Last Updated [June 1, 2022]
Welcome to PlayersTV.com, an online content streaming service featuring videos of athletes and sports lifestyle and culture content.
PLEASE READ THESE TERMS AND CONDITIONS CAREFULLY. Your use of the Service signifies your agreement to the following terms and conditions and any policies referenced herein (collectively, the “Agreement”). The Agreement is a binding legal contract entered into by you and PlayersTV, Inc. (“PlayersTV”). In addition to your agreement to these terms via click through or otherwise, your use of the Service signifies your agreement to the terms herein. If you do not agree to these terms, you shall not access the Services or the Content, and doing so shall be unlicensed and prohibited. PlayersTV is owned by Players Media Group, Inc.
1. THE SERVICE.
1.1 The Service. PlayersTV is a content streaming service (the “Service”) offering multimedia content featuring athletes, including but not limited to educational and entertainment content in the form of videos, articles, pictures, text, and other media (the “Content”).
1.2 The Content. The Content may be updated, removed, or otherwise modified at PlayersTV’s sole discretion, without notice of any kind.

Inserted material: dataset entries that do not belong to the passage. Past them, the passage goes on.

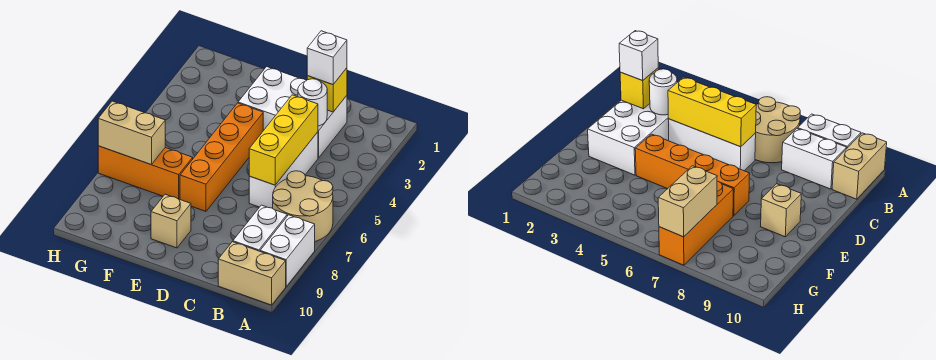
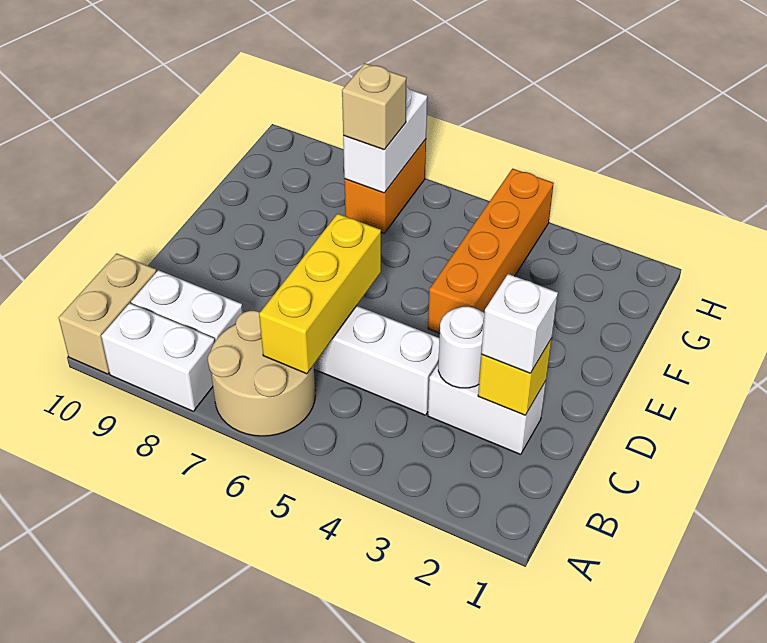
white brick C2:E3 level 1 -> white brick C2:C3 level 1
yellow brick C4:C6 level 2 -> yellow brick B6:D6 level 2
orange brick E4:E7 level 1 -> orange brick E4:H4 level 1
tan brick E9 level 1 -> tan brick G7 level 3
orange brick F7:H7 level 1 -> orange brick G7:H7 level 1
tan brick G7:H7 level 2 -> white brick G7:H7 level 2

2. FEES AND SUBSCRIPTION TERMS.
2.1 Trials and Paid Services. PlayersTV may offer free trials to the Service at its sole discretion. Such free trials may automatically convert and renew into paid subscriptions upon their expiration unless you cancel your subscription prior to the automatic renewal date.
If you purchase any product or service (a “Purchase”) made available through the Service or its website, you may be asked to supply certain information relevant to such Purchase including, without limitation, you credit card number, the expiration date on the credit card, and the billing address. You hereby represent and warrant that: i.) you have the legal right to use the credit card(s) or other payment method(s) supplied to PlayersTV in connection with the Purchase; and ii.) the information you supply to PlayersTV is true, correct and complete. Physical items must be shipped to the billing address of the payment method used.
PlayersTV reserves the right to refuse or cancel your Purchase at any time for any reason, including, but not limited to: product or service availability, errors in the description or price of the product or service, errors contained in the order, suspicion of fraud or unauthorized or illegal behavior, or for other any other reason, at PlayersTV’s sole discretion.
2.3 Automatic Renewals. At the end of each subscription period, the subscription shall automatically renew for an additional period of equal duration, unless you cancel your subscription prior to the end of the then current subscription period.
2.4 Cancellation. You may cancel your subscription at any time via your account page.
2.5 No Refunds. All fees paid are strictly non-refundable.
3. TERM AND TERMINATION.
3.1 Term. This Agreement will commence on the date you first access the Services, whichever is earlier, and continue until the later of: a.) the end of your subscription period; and b.) your ceasing use of the Services.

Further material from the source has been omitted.